The Roman Catholic Church doesn’t face that problem of interpretation. Catholics still hold to the literal, plain-sense reading of Matthew 19:4-5. Consequently, that church continues to maintain a near-absolute prohibition of divorce – although pastoral compassion has forced them to open (for those who can afford the hefty fees, anyway) the rather sizable loophole of the annulment process. Through the annulment investigation, couples seeking remarriage after divorce can, after turning an arduous series of intellectual and theological back-flips, finally gain permission to be married in the church. Yet, they do so only by convincing the church that the earlier marriage was never valid in the first place (an awkward and pastorally insensitive ruling, if children are involved).

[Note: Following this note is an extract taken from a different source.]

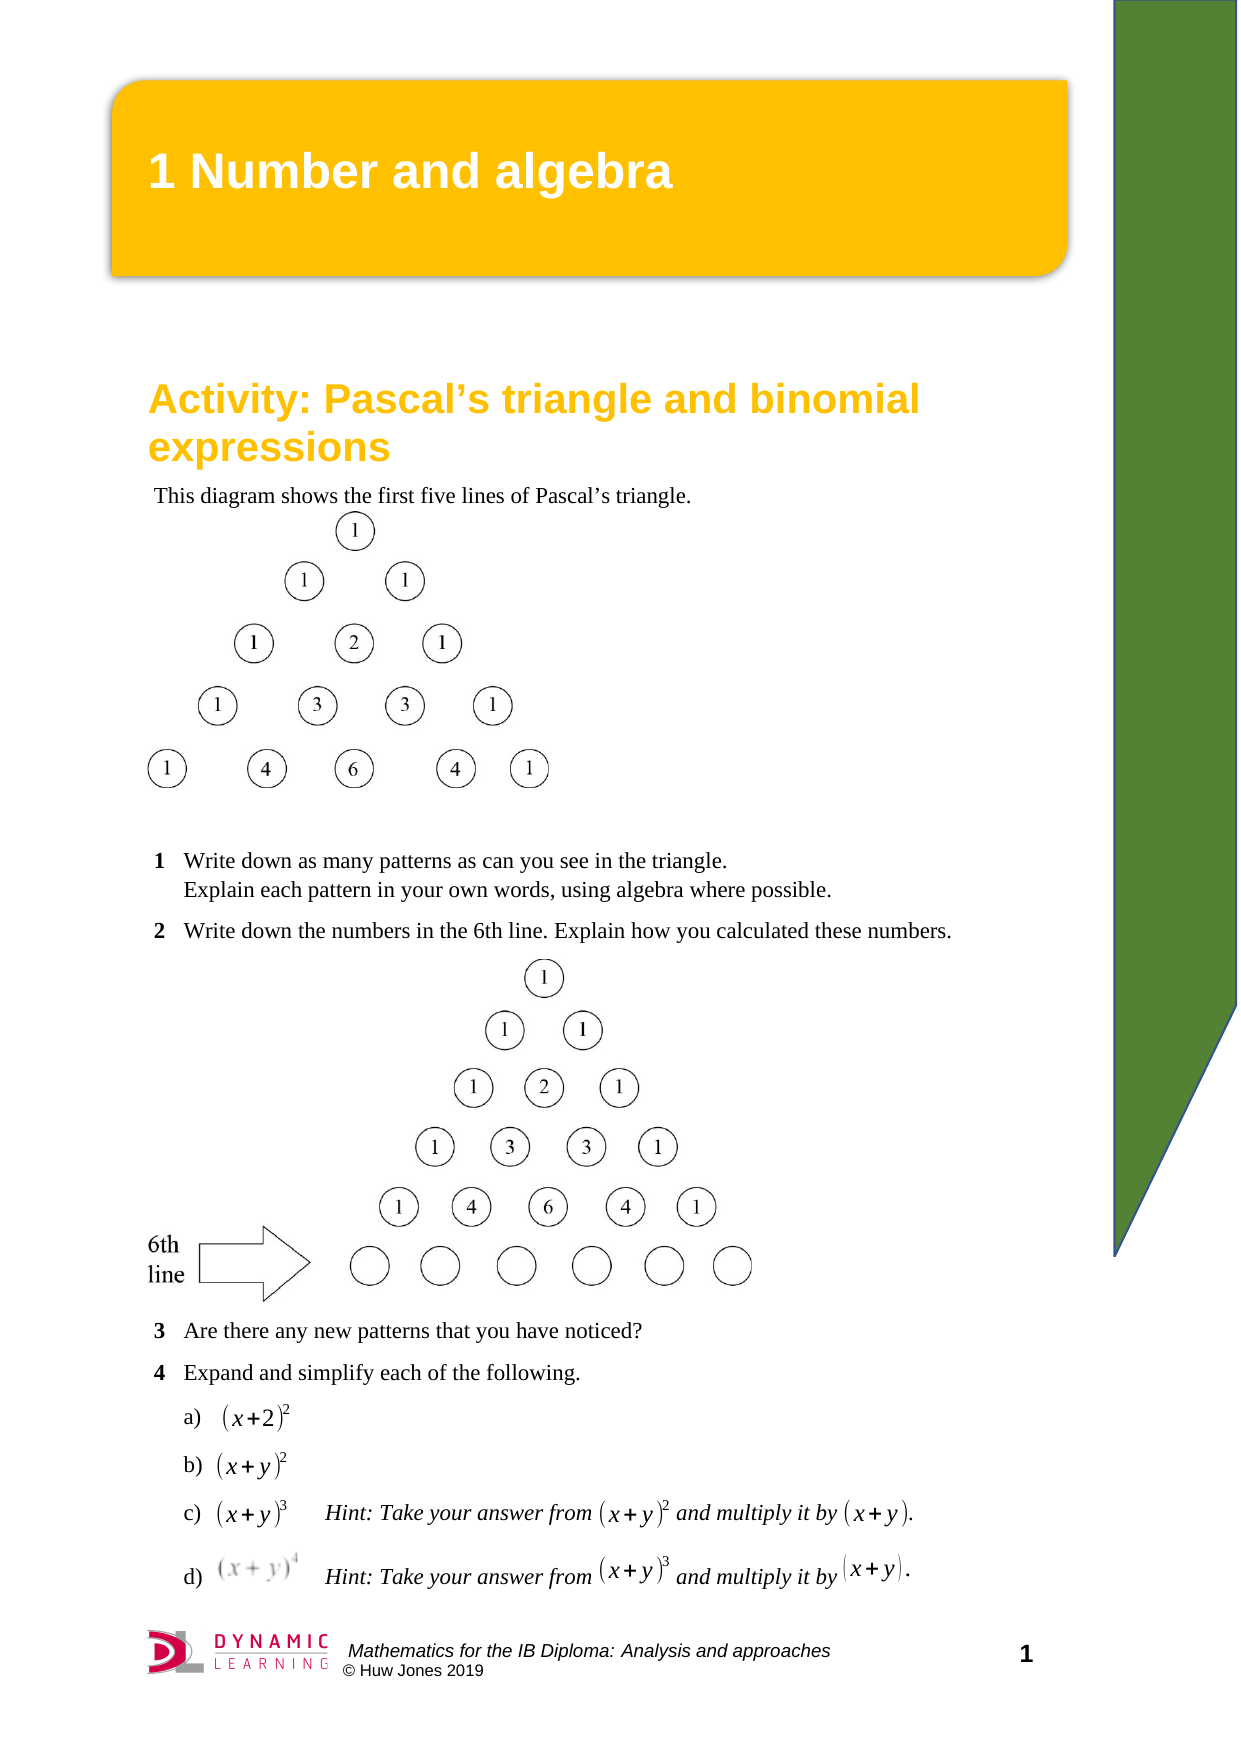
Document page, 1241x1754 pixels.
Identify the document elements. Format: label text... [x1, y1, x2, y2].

Would those Presbyterians who get so worked up over even the thought of a Presbyterian same-sex marriage really want to embrace the Roman Catholic prohibition of remarriage after divorce? Not likely. Yet, if their proof-texting argument is to remain logically consistent, that's the only course available to them.

We Presbyterians need to seriously engage these biblical texts, and not in a superficial, proof-texting way, either. We need to do it together, in community. Only then will we stop talking past each other.